--- TEXT BLOCK ---
The communication interface 117 mediates the transfer of data
between the CPU 111 and another computer.
[0227] Also, specific examples of the recording medium 120 include
a general-purpose semiconductor storage device such as a CF
(Compact Flash (registered trademark)) card or an SD (Secure
Digital) card, a magnetic storage medium such as a flexible disk,
and an optical storage medium such as a CD-ROM (Compact Disk Read
Only Memory).
[0228] Note that instead of being realized by a computer in which a
program is installed, the information processing device 100 of the
present embodiment can also be realized by using hardware
corresponding to the various units. Furthermore, a configuration is
possible in which a portion of the information processing device
100 is realized by a program, and the remaining portion is realized
by hardware.
[0229] Part or all of the embodiments described above can be
realized by Supplementary Notes 1 to 33 described below, but the
present invention is not limited to the following descriptions.
--- INFORMATION SHOWN ---
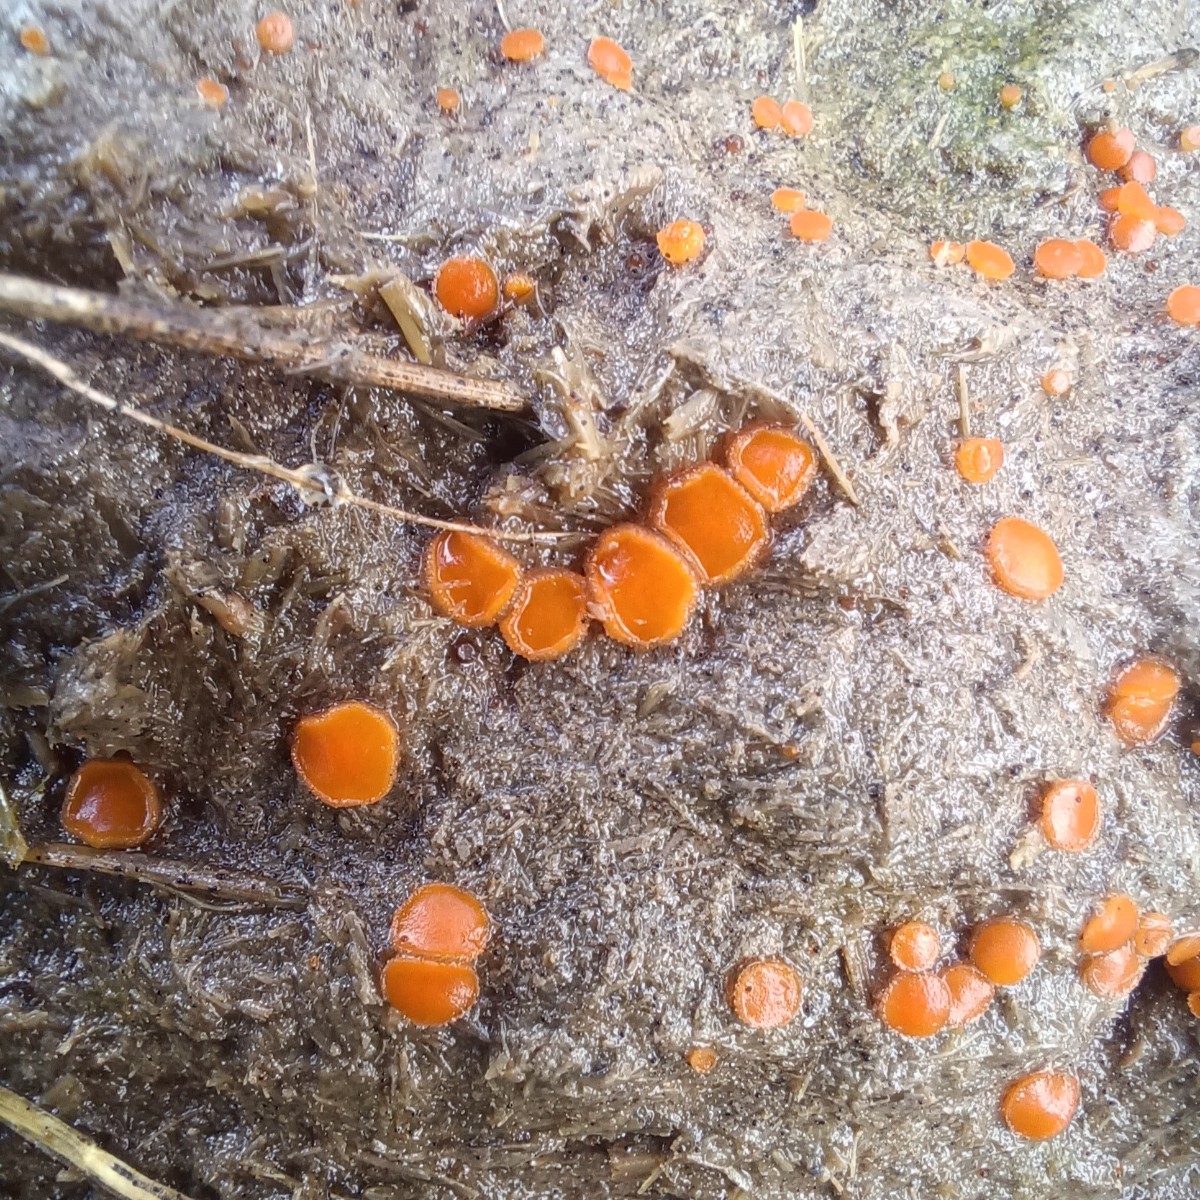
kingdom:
---
**WRITTEN TASKS:**
**a)** According to the patent excerpt, what role does the communication interface 117 play?
**b)** Name every specific example of the recording medium 120 given in the patent excerpt.
The listing is separate material, unrelated to the patent excerpt.

**SOLUTION SET:**
**a)** It mediates the transfer of data between the CPU 111 and another computer.

**b)**
- CF (Compact Flash) card
- SD (Secure Digital) card
- Flexible disk
- CD-ROM (Compact Disk Read Only Memory)